Stress and unhappiness can lead to weight gain and illness, making it hard to motivate yourself to exercise, enjoy friends and family, or care about what you eat. Gratitude allows you perspective, to live in the now, and to find joy in what you have.

Our thoughts have the power to create reality.
Here’s how that works:
If you’re depressed and unhappy, your body feels threatened and will garner it’s resources. You might overeat for protection, or develop cravings for foods that will give you a mental boost as your body tries to create balance and bring you back from this dark place. It’s basic survival, as your brain craves endorphins from carbs, sugar, and alcohol. Depression or sadness also can also lower your immunity, and compromise your body’s ability to fight off intruders.
Gratitude practices help with depression and create a happy state of mind. So when you practice gratitude, you tell your body that you’re OK; that you’re taken care of, and safe. Your body in turn operates more efficiently, letting go of excess calories and burning them more efficiently, remaining strong to protect you against virus and bacteria.
Hard to fathom? Give it a try. See how your health fares this winter by adding more gratitude to your day.
What do you have to lose, except maybe a pound or two?
Here are my favorite gratitude practices that I like to share with my clients.
1. Start a gratitude journal.
Each day, at the end of the day before you go to bed, write down everything you’re grateful for. You can use a notebook, or buy yourself a journal for this purpose. Date the page, and list what you’re grateful for.
Here are a few of mine:)
“I’m grateful that my parents are alive and healthy”
“I’m grateful that I have a loving, kind husband”
“I’m grateful that my son is growing to be a fine young man”
“I’m grateful to help others in my work”
“I’m grateful for my pumpkin smoothie recipe” (ha ha)

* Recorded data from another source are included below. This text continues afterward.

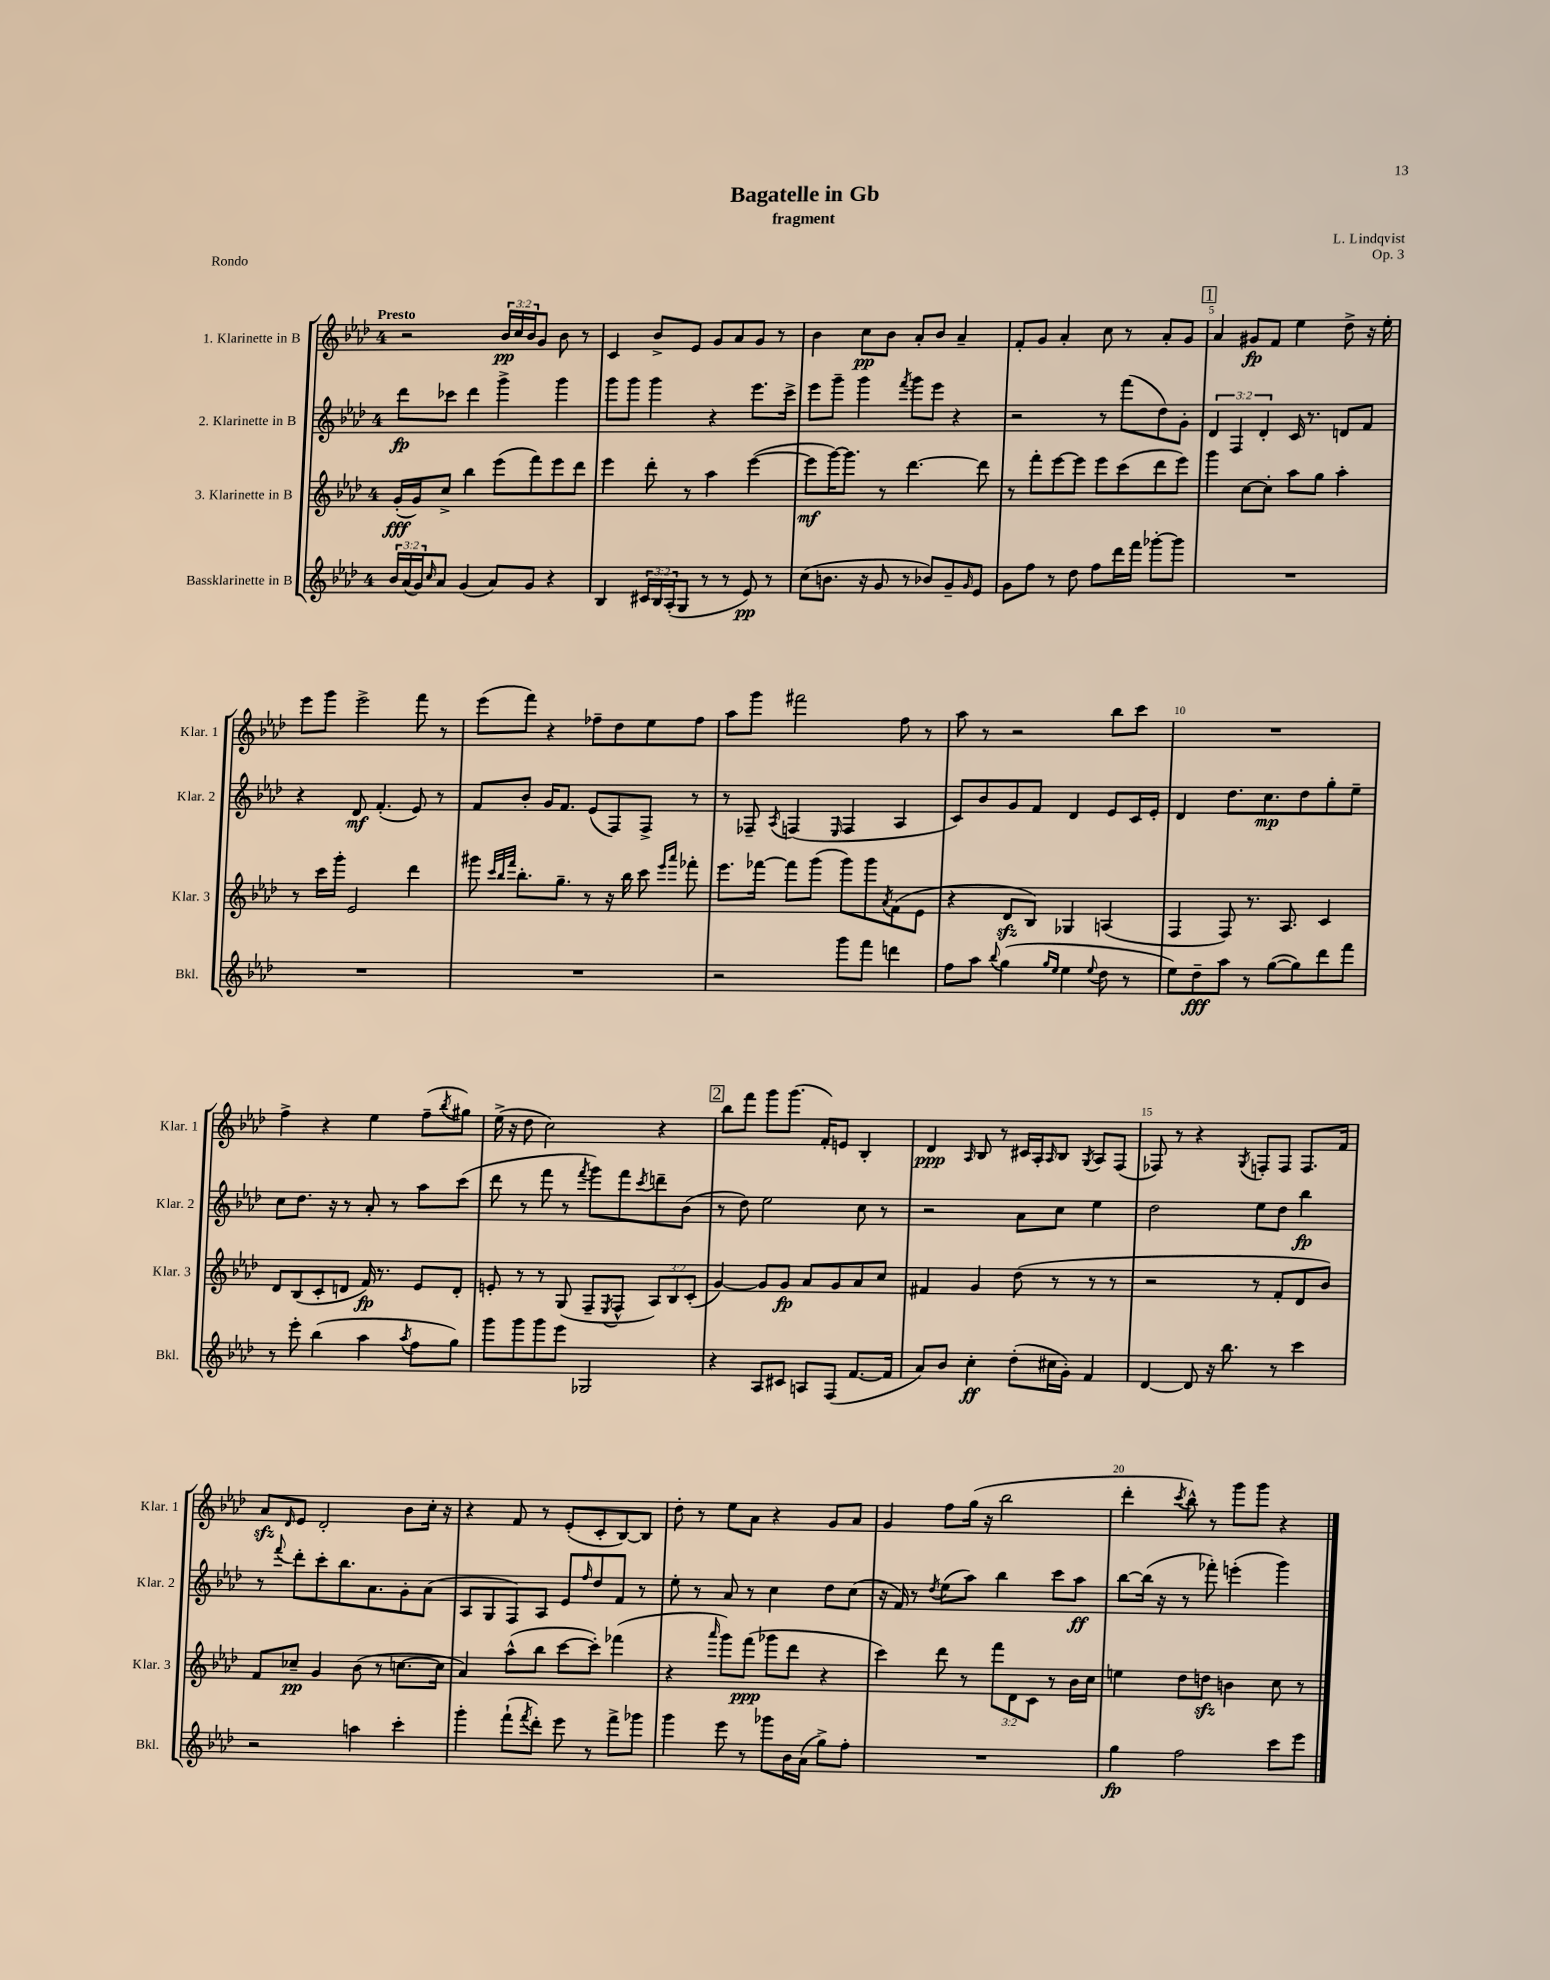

**kern	**kern	**kern	**kern
*staff4	*staff3	*staff2	*staff1
*clefG2	*clefG2	*clefG2	*clefG2
*k[b-e-a-d-]	*k[b-e-a-d-]	*k[b-e-a-d-]	*k[b-e-a-d-]
*M4/4	*M4/4	*M4/4	*M4/4
24b-/LL	(16g'/LL	8ddd-\L	2r
(24a-/	.	.	.
.	16g/J)	.	.
24g/J)	.	.	.
16qqcc/	.	.	.
8a-/J	8cc^/J	8ccc-\J	.
(4g/	4bb-\	4ddd-\	.
8a-/L)	(8eee-\L	4ggg^\	24b-/LL
.	.	.	24cc/
.	.	.	24b-/J
8g/J	8fff\)	.	8g/J
4r	8eee-\	4ggg\	8b-\
.	8ddd-\J	.	8r
=	=	=	=
4B-/	4eee-\	8ggg\L	4c/
.	.	8ggg\J	.
24c#/LL	8ddd-'\	4ggg\	8b-^/L
24B-/	.	.	.
(24A-'/J	.	.	.
8G/J	8r	.	8e-/J
8r	4aa-\	4r	8g/L
8r	.	.	8a-/
8e-/)	([4eee-\	8.eee-\L	8g/J
8r	.	.	8r
.	.	16ccc^\Jk	.
=	=	=	=
(8cc\L	8eee-\]L	8eee-\L	4b-\
8.b\J	[16ggg\K)	8ggg~\J	.
.	8.ggg\]J	.	.
.	.	4ggg\	8cc\L
16r	.	.	.
8g/	8r	.	8b-\J
.	.	8qfff/	.
8r	[4.ddd-\	8ggg\L	8a-'/L
8b-/L)	.	8eee-\J	8b-/J
8g~/	.	4r	4a-~/
16qqg/	.	.	.
8e-/J	8ddd-\]	.	.
=	=	=	=
8g\L	8r	2r	8f'/L
8ff\J	8fff'\L	.	8g/J
8r	[8eee-\	.	4a-'/
8dd-\	8eee-\]J	.	.
8ff\L	8eee-\L	8r	8cc\
16ddd-\L	(8ccc\	(8fff\L	8r
16fff\JJ	.	.	.
[8ggg-'\L	8ddd-\	8dd-\)	8a-'/L
8ggg-\]J	8eee-\J)	8g'\J	8g/J
=	=	=	=
1r	4ggg\	6d-/	4a-/
.	.	6F/	.
.	[8cc\L	.	8g#/L
.	.	6d-'/	.
.	8cc'\]J	.	8f/J
.	8aa-\L	16c/	4ee-\
.	.	8.r	.
.	8gg\J	.	.
.	4aa-'\	8d/L	8dd-^\
.	.	8f/J	16r
.	.	.	16ee-'\
=	=	=	=
1r	8r	4r	8eee-\L
.	16ccc\LL	.	8ggg\J
.	16ggg'\JJ	.	.
.	2e-/	8d-/	2eee-^\
.	.	(4.f'/	.
.	4ddd-\	8e-/)	8fff\
.	.	8r	8r
=	=	=	=
1r	8ggg#\	8f/L	(8eee-\L
.	32qqccc/LLL	.	.
.	32qqbb-/	.	.
.	32qqfff/JJJ	.	.
.	8.bb-'\L	8b-'/J	8fff\J)
.	.	16g/LK	4r
.	8.gg~\J	8.f/J	.
.	8r	(8e-/L	8ff-~\L
.	16r	8F/)	8dd-\
.	16bb-\	.	.
.	8ccc\	8F^/J	8ee-\
.	16qqeee-/LL	.	.
.	16qqaaa-/JJ	.	.
.	8fff-'\	8r	8ff-\J
=	=	=	=
2r	8.eee-\L	8r	8aa-\L
.	.	8F-~/	8ggg\J
.	[16fff-\Jk	.	.
.	.	8qA-/	.
.	8fff-\]L	(4F/	2fff#\
.	(8ggg\J	.	.
.	.	16qqE-/	.
8ggg\L	8ggg\L)	4F/	.
8fff\J	8ggg\	.	.
.	8qa-/	.	.
4ddd\	(8f\	4A-/	8ff\
.	8e-\J	.	8r
=	=	=	=
8ff\L	4r	8c/L)	8aa-\
8aa-\J	.	8b-/	8r
8qqbb-/	.	.	.
(4gg\	8d-/L	8g/	2r
.	8B-/J)	8f/J	.
16qqgg/LL	.	.	.
16qqee-/JJ	.	.	.
4ee-\	4G-/	4d-/	.
8qqee-/	.	.	.
8dd-\	(4A/	8e-/L	8bb-\L
8r	.	16c/L	8ccc\J
.	.	16e-'/JJ	.
=	=	=	=
8ee-\L)	4F/	4d-/	1r
8dd-~\	.	.	.
8aa-\J	8F/)	8.dd-\L	.
8r	8.r	.	.
.	.	8.cc\	.
([8gg\L	.	.	.
.	8.A-/	.	.
8gg\])	.	8dd-\	.
8ddd-\	4c/	8gg'\	.
8fff\J	.	8ee-~\J	.
=	=	=	=
8r	8d-/L	8cc\L	4ff^\
8eee-'\	(8B-/	8.dd-\J	.
(4bb-\	8c'/	.	4r
.	.	16r	.
.	8d/J	8r	.
4aa-\	16f/)	8a-'/	4ee-\
.	8.r	.	.
.	.	8r	.
8qaa-/	.	.	.
8ff\L	8e-/L	8aa-\L	(8ff~\L
.	.	.	8qbb-/
8gg\J)	8d'/J	(8ccc\J	8gg#\J)
=	=	=	=
8ggg\L	8e'/	8ddd-\	(16ee-^\
.	.	.	16r
8ggg\	8r	8r	8dd-\
8ggg\	8r	8fff\	2cc\)
8eee-\J	(8G/	8r	.
.	.	8qfff/	.
2G-/	8F~/L	8ggg\L)	.
.	8qE-/	.	.
.	8F^^/J	8fff\	.
.	.	8qccc/	.
.	12A-/L)	8ddd~\	4r
.	12B-/	.	.
.	.	(8b-\J	.
.	(12c'/J	.	.
=	=	=	=
4r	[4g/)	8r	8bb-\L
.	.	8dd-\)	8fff\J
8A-/L	8g/]L	2ee-\	8ggg\L
8c#/J	8g/J	.	(8.ggg\J
8A/L	8a-/L	.	.
.	.	.	16f'/LK)
(8F/J	8g/	.	8e/J
[8.f/L	8a-/	8cc\	4B-'/
.	8cc/J	8r	.
16f/]Jk	.	.	.
=	=	=	=
8a-/L)	4f#/	2r	4d-/
8b-/J	.	.	.
.	.	.	16qqA-/
4cc'\	4g/	.	8B-/
.	.	.	8r
(8dd-'\L	(8dd-\	8a-\L	16c#/LL
.	.	.	16A-'/J
.	.	.	16qqA-/
16cc#\L	8r	8cc\J	8B-/J
16g'\JJ)	.	.	.
.	.	.	8qG/
4f/	8r	4ee-\	8A-/L
.	8r	.	(8F/J
=	=	=	=
[4d-/	2r	2dd-\	8F-/)
.	.	.	8r
8d-/]	.	.	4r
16r	.	.	.
8.bb-\	.	.	.
.	.	.	8qG/
.	8r	8ee-\L	8F'/L
8r	8f'/L	8dd-\J	8F/J
4ccc\	8d-/	4bb-\	8.F/L
.	8b-/J)	.	.
.	.	.	16f/Jk
=	=	=	=
2r	8f/L	8r	8a-/L
.	.	8qqfff/	16qqd-/
.	8cc-~/J	8ddd-'\L	8e-/J
.	4g/	8ccc'\	2d-'/
.	.	8.bb-\	.
4aa\	(8b-\	.	.
.	.	8.a-\	.
.	8r	.	.
4ccc'\	[8.cc\L	8g'\	8b-\L
.	.	(8a-\J	16cc'\Jk
.	16cc\]Jk	.	16r
=	=	=	=
4ggg'\	4a-/)	8A-/L	4r
.	.	8G/	.
(8fff`\L	(8aa-^^\L	8F/)	8f/
8qfff/	.	.	.
8ddd-'\J)	8bb-\J	8A-/J	8r
8eee-\	[8ccc\L	8e-/L	(8e-'/L
.	.	16qqff/	.
8r	8ccc'\]J)	8dd-/	8c'/
8fff^\L	(4fff-\	8f/J	[8B-/)
8ggg-\J	.	8r	8B-/]J
=	=	=	=
4ggg\	4r	8ee-'\	8dd-'\
.	.	8r	8r
.	16qqaaa-/	.	.
8eee-\	8ggg\L)	8a-/	8ee-\L
8r	(8fff\J	8r	8a-\J
8ggg-\L	8ggg-\L	4cc\	4r
16b-\L	8ddd-\J	.	.
(16a-\JJ	.	.	.
8gg^\L)	4r	8dd-\L	8g/L
8ff'\J	.	(8cc\J	8a-/J
=	=	=	=
1r	4ccc\)	16r	4g/
.	.	16f/)	.
.	.	8r	.
.	.	8qdd-/	.
.	8ddd-\	(8ee-\L	8ff\L
.	8r	8aa-\J)	(16gg\Jk
.	.	.	16r
.	12fff\L	4bb-\	2bb-\
.	12d-\	.	.
.	12c\J	.	.
.	8r	8ccc\L	.
.	16b-\LL	8aa-\J	.
.	16cc\JJ	.	.
=	=	=	=
4gg\	4ee\	[8bb-\L	4ddd-'\
.	.	(16bb-\]Jk	.
.	.	16r	.
.	.	.	8qccc/
2ff\	8dd-\L	8r	8bb-^^\)
.	8dd\J	8fff-'\)	8r
.	4b\	(4eee'\	8ggg\L
.	.	.	8ggg\J
8ccc\L	8cc\	4ggg\)	4r
8eee-\J	8r	.	.
==	==	==	==
*-	*-	*-	*-
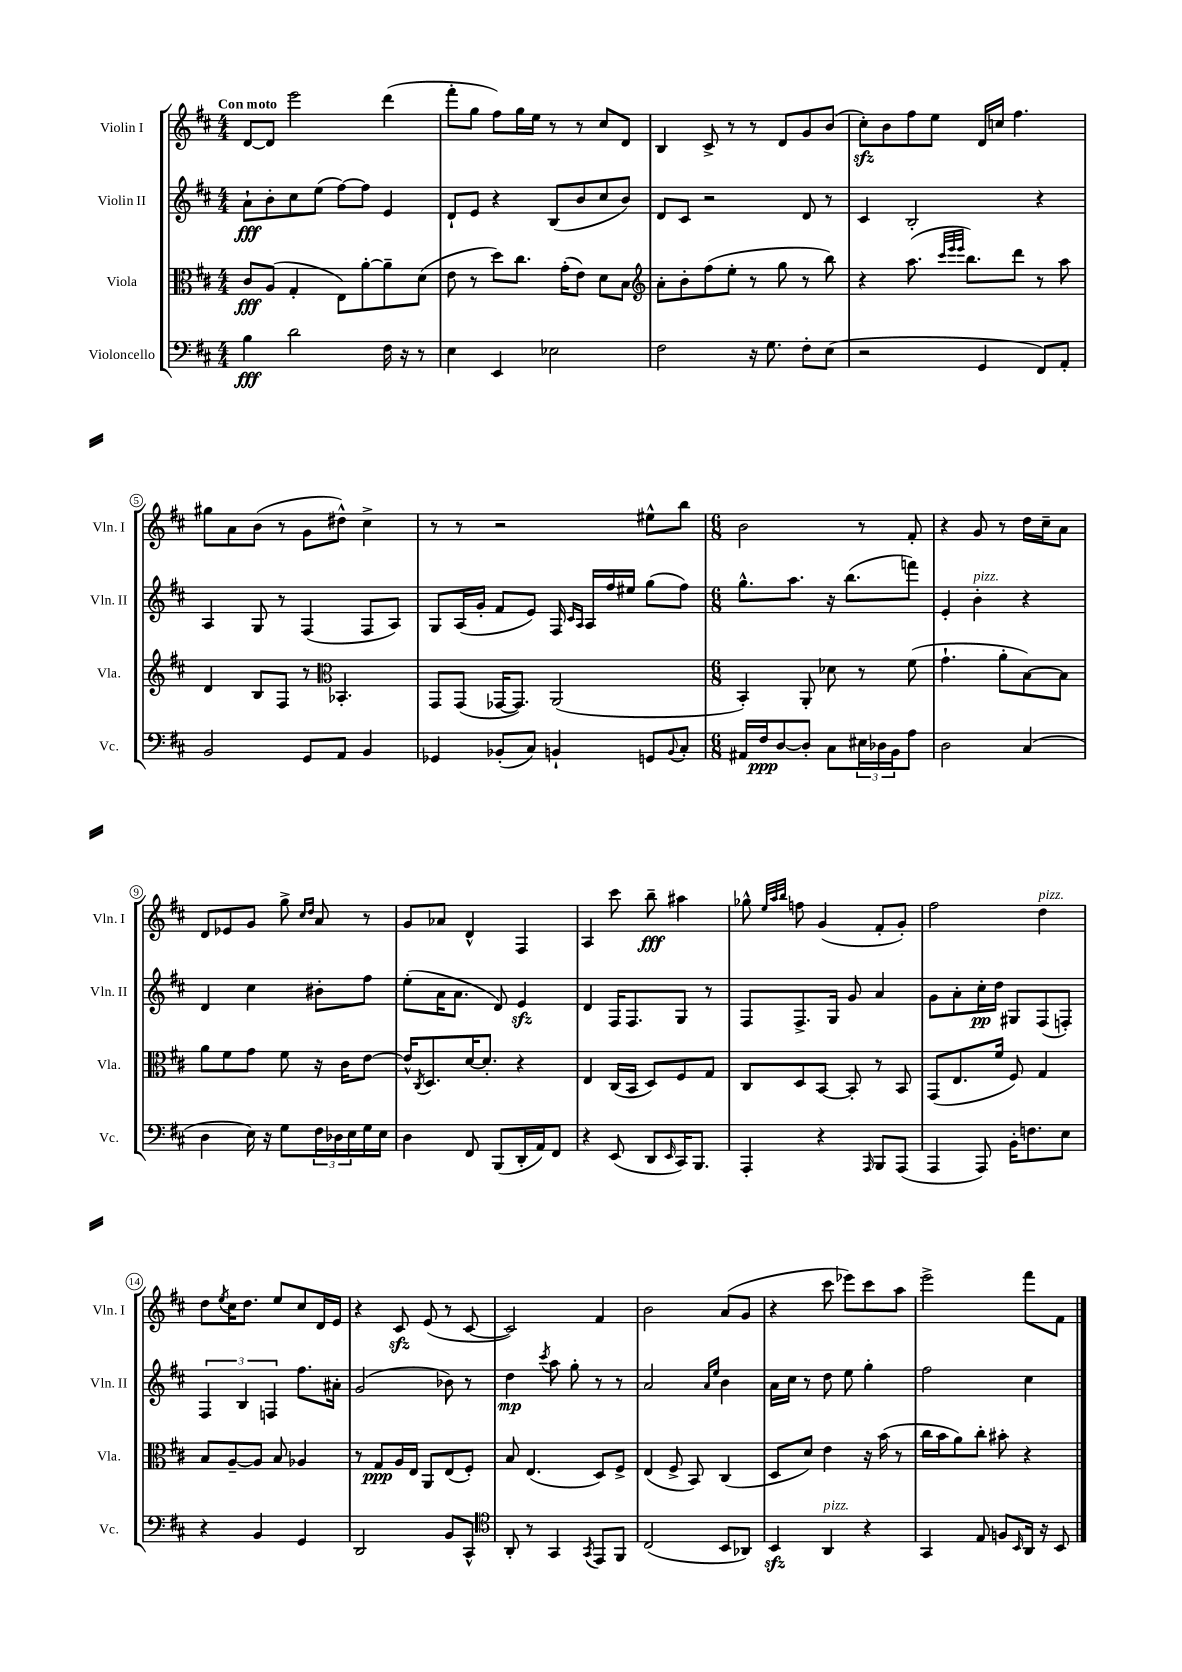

List as many as you like, and the next day, repeat.
2. Awaken with thanks
Before getting out of bed, sit up, quietly, and meditate on what you’re thankful for that day. Your room may still be dark, and try not to awaken your dogs, or spouse until you’re finished.
Think about everything that you’re grateful for. It could be that you’re healthy, employed, and earning a good income. It could be that you’re surrounded by furry pets that love and adore you. It could be your natural red hair, or that you ran 8 miles that week. It could be your toddler’s inquisitive nature, your teenage daughter’s report card, or your grandmother’s sparkly eyes and sage advice.
Then, open your eyes, and go.
3. Meditate
Meditation is linked to a clear mind, better sleep, more confidence, improved focus, and about 100 other benefits.
Do you like the idea of meditating, but yet you can’t seem to motivate yourself? Sitting quietly, upright, for just a few minutes can bring calm.
Close your eyes, and each time a thought comes in, chase it away. View the darkness of your eyes like a movie. Try repeating a mantra, or short word over and over. You can also repeat a simple phrase, like “I am happy”, or “I am love”.
Happy Holiday’s, and don’t go it alone!